Calvin's 12 hour race
Reported by Martin. Jay Yost, Ryan Linne and I headed to Springfield (OH) to race Calvin's 12 hour race during the Urbana Grand Prix. We napped at a Super 8 and headed to the race start to set up coolers at 5:30 AM (4:30 AM CDT, yikes!). The race started promptly at 7, and a huge peloton initially kept a 24+ mph pace, made possible thanks to the mild weather (50-75 F, 5-10 mph wind). A PR day for sure.
I waited dutifully at 35 miles when racers needed a nature break and I didn't. (The culture at ultra-races used to be to wait a minute for leaders, rather than base the race on who does #1 fastest.) At 100 miles, I sped ahead of the pack because I needed some potty time, feeling fresh for a distance PR. When I dashed out of the port-a-potty, the lead group was gone. One man vs. 20 doing 24+ into the wind was a no-go. A quick mental calculation revealed that a PR doing solo TT was also a no-go. So I throttled back and put in two additional loops for a sub-10 hour, 200 mile training day. Dis would be proud. Mass start ultracycling seems to be less about attrition on the bike nowadays, and more about fast transitions through the pit stop, not my specialty, so – adieux!
Ryan had his own bad luck: he broke a spoke on his way out to the fourth 50 mile loop. He had to remove the tire and tube, remove the broken spoke parts, reassemble the wheel, reinflate, and wobble back to transition. There were very nice course marshalls and a repair shop on hand, but by the time it was all fixed, the lead group was of course 10+ miles away. He did a lone loop to get to 200 miles, and I found him in transition when I got back myself. I told him it's fine to call it a day, but he wanted at least to beat his course PR of 214 miles from the previous year. So he hopped onto the saddle with a smile, and completed three of the 7 mile loops one gets to do after the 50 mile loop is closed. That was good enough for third in age group – and Ryan did'n even ride the full time.

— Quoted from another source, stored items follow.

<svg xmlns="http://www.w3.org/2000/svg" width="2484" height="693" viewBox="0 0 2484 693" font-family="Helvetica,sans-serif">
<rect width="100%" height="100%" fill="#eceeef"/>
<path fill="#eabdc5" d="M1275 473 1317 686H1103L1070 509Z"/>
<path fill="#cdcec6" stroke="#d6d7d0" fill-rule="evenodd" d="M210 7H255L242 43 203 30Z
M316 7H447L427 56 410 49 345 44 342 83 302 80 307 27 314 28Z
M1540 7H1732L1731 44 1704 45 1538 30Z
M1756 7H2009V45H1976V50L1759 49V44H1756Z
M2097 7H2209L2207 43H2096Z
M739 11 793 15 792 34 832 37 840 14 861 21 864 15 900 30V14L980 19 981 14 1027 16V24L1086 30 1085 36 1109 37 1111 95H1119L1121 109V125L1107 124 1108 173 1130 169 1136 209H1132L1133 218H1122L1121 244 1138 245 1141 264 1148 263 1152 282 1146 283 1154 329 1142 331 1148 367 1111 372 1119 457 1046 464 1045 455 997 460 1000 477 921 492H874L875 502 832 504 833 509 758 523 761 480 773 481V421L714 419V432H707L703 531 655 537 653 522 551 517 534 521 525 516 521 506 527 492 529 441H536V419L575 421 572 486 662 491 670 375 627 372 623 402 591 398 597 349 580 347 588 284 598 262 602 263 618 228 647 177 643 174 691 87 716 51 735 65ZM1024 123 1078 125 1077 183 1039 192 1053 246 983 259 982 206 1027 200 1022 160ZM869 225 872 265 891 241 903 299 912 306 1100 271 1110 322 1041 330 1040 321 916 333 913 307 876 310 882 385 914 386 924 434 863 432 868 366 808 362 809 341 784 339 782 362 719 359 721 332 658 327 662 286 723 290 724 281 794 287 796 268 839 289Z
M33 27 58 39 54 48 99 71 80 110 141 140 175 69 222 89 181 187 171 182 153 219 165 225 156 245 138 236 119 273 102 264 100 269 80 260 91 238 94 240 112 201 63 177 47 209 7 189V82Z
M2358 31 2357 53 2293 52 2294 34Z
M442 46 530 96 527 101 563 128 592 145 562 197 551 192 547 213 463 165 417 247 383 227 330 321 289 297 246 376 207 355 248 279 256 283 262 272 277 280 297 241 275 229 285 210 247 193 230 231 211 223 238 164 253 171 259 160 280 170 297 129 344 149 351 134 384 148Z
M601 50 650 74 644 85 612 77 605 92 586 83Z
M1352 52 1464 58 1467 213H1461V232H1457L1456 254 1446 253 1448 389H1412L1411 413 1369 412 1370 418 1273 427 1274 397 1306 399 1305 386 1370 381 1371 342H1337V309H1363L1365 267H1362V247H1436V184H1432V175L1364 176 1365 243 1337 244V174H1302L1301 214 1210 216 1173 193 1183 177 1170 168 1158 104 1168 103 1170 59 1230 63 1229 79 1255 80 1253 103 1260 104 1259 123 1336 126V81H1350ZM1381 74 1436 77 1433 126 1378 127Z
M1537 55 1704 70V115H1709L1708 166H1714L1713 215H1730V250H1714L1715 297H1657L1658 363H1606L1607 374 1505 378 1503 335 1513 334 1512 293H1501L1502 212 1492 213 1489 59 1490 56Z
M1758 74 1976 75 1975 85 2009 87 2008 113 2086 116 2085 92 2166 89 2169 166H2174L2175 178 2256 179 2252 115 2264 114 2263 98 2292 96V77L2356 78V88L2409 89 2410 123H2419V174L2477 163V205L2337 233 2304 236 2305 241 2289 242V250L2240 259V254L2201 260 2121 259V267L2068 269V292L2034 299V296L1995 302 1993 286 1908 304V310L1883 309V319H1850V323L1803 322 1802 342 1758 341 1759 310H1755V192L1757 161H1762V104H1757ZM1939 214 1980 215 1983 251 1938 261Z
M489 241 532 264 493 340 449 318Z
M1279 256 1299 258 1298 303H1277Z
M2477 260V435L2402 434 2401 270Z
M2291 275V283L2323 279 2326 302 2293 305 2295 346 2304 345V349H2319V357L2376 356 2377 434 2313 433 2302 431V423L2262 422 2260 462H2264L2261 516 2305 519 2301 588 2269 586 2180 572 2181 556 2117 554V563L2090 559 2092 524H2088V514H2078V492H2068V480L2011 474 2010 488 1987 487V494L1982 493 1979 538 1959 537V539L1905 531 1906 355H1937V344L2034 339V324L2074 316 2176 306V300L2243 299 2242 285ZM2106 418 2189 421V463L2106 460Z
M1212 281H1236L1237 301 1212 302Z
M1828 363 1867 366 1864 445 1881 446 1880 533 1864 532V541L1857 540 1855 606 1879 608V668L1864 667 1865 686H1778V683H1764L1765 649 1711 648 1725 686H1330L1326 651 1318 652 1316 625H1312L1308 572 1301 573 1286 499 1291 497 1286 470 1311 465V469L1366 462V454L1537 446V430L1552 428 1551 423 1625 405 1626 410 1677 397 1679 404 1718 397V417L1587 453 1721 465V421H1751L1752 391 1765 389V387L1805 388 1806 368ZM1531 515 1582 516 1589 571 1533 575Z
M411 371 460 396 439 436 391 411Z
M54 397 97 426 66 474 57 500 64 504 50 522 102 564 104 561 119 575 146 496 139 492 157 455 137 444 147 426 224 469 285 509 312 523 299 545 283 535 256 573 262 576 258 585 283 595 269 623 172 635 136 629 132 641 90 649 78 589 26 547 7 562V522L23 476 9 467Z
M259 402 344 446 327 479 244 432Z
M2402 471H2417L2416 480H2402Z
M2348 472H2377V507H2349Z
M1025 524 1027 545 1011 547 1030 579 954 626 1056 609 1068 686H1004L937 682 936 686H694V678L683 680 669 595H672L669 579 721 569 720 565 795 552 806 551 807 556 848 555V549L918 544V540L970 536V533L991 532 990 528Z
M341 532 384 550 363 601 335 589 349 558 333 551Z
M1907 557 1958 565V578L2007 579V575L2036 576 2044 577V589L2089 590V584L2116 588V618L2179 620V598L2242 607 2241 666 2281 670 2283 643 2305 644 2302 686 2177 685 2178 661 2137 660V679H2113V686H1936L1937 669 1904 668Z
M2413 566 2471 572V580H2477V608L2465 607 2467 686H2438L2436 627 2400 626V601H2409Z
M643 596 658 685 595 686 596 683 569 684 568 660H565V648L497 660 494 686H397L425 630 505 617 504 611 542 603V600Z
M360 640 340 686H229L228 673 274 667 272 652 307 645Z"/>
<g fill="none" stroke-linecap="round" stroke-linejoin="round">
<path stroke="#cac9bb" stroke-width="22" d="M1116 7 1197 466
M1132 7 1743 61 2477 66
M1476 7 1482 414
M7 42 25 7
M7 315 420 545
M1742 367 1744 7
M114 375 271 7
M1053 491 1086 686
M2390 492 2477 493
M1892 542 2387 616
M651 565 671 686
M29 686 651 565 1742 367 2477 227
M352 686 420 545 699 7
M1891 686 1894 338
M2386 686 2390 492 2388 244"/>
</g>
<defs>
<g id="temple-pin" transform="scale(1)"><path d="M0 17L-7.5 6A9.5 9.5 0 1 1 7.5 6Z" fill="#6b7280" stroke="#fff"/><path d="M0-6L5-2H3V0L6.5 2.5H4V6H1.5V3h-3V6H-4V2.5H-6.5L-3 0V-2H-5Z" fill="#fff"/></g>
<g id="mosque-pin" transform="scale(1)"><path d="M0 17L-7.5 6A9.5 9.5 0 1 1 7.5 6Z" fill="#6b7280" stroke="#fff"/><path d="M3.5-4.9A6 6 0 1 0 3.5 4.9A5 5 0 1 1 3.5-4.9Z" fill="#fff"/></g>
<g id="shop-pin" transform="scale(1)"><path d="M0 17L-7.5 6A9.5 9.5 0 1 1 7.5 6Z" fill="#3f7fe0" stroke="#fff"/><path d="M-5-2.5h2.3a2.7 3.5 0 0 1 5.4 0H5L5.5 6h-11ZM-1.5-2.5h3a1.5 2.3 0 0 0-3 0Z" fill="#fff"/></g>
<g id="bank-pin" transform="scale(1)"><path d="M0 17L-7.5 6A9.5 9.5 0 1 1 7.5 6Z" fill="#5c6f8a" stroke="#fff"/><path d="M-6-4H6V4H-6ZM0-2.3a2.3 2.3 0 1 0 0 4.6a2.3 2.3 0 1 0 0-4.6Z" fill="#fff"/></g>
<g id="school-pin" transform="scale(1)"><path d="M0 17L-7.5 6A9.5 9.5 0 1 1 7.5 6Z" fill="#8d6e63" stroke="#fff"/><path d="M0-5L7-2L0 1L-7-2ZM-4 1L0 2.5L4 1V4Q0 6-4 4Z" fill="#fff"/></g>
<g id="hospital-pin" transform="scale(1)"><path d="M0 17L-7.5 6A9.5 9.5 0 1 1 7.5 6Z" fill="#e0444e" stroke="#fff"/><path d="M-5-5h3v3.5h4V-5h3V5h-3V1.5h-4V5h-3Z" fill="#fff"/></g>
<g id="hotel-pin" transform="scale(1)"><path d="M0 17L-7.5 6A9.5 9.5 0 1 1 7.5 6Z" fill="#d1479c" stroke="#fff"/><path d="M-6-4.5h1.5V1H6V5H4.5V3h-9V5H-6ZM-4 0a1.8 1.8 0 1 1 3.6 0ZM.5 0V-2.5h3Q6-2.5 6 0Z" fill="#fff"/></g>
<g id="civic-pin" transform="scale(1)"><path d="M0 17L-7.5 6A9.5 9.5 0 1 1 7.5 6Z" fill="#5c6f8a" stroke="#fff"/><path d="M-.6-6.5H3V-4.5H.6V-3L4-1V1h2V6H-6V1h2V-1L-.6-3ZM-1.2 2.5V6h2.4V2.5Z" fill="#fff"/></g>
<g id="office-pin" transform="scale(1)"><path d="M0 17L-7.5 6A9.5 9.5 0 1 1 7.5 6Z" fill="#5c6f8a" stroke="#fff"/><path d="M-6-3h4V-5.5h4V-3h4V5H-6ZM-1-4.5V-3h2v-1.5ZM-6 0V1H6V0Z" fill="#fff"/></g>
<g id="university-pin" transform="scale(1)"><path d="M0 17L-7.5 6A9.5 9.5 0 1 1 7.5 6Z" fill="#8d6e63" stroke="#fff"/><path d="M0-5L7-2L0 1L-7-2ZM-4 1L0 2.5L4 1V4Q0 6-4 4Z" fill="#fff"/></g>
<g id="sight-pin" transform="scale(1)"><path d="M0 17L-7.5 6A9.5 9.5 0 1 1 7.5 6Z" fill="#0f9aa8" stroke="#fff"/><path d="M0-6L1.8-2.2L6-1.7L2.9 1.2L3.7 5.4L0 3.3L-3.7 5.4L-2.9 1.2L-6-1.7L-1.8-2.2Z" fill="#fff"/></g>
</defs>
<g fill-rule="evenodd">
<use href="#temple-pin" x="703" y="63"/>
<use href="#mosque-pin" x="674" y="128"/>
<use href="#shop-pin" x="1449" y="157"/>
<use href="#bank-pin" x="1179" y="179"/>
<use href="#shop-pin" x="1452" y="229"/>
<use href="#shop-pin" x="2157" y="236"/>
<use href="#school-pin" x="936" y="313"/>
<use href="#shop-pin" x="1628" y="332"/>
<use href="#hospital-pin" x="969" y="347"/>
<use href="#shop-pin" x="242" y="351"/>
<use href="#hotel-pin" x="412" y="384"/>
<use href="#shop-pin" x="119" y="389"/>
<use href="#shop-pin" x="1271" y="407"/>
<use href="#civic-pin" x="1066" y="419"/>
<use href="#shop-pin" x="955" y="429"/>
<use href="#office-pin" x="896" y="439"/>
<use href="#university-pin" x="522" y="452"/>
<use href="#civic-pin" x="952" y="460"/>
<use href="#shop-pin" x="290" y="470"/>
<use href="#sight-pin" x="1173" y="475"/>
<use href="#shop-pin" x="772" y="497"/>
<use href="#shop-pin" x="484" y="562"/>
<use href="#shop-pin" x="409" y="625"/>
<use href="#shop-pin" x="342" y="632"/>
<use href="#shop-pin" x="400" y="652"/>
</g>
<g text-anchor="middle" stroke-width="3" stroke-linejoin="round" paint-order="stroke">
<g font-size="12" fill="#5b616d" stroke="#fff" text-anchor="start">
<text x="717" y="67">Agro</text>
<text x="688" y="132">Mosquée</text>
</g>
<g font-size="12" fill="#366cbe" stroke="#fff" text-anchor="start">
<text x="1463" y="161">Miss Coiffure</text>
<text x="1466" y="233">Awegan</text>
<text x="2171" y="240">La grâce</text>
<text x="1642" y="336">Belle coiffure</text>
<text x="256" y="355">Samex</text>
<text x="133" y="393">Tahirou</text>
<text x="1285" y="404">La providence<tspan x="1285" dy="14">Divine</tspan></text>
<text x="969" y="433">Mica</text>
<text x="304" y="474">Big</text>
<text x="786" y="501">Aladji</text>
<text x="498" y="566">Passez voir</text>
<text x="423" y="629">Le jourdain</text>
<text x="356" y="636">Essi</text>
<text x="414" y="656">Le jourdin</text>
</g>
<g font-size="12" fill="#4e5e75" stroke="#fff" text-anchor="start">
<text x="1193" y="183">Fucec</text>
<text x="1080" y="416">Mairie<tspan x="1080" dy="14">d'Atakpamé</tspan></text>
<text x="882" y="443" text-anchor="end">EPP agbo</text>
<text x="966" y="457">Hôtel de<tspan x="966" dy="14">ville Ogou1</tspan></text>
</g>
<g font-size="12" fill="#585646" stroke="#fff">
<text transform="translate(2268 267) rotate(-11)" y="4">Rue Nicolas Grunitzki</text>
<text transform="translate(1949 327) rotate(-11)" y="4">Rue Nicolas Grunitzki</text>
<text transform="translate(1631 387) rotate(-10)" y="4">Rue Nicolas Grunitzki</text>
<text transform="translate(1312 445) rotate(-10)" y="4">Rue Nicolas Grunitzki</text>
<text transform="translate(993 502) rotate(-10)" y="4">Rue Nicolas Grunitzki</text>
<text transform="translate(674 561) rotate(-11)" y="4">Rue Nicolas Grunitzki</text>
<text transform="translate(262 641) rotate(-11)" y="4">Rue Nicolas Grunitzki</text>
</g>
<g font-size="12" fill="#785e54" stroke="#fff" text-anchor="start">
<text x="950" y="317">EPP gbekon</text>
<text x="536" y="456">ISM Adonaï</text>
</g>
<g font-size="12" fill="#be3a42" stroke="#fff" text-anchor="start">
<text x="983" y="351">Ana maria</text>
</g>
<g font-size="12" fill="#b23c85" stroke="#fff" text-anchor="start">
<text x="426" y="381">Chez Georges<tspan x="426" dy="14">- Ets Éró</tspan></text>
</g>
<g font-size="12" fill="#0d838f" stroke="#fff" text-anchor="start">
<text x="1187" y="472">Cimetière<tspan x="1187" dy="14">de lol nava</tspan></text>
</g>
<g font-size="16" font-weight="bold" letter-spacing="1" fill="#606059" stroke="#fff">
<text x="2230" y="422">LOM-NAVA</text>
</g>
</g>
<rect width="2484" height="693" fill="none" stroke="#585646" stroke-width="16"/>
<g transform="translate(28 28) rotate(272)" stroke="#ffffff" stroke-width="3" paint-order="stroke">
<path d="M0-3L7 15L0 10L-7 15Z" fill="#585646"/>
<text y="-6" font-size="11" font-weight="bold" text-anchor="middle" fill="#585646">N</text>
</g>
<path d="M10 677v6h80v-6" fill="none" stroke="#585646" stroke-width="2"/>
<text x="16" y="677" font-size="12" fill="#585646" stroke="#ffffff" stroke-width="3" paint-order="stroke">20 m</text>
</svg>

Jay stuck with the leaders, although he came 'unglued' (his technical term) around 160 miles. He rode through the low while the lead group began to fall apart. He became 'unglued' again as the afternoon warmed up to 75 F, but kept riding hard in the shorter 7 mile loops. He didn't argue with me when I told him to pour water on his head! In the meantime, the lead group had splintered to two riders at the front approaching 260+ miles, while the rest where behind at various distances, with Jay in 6th place overall doing over 250. He held that position despite dehydration, and won his age group.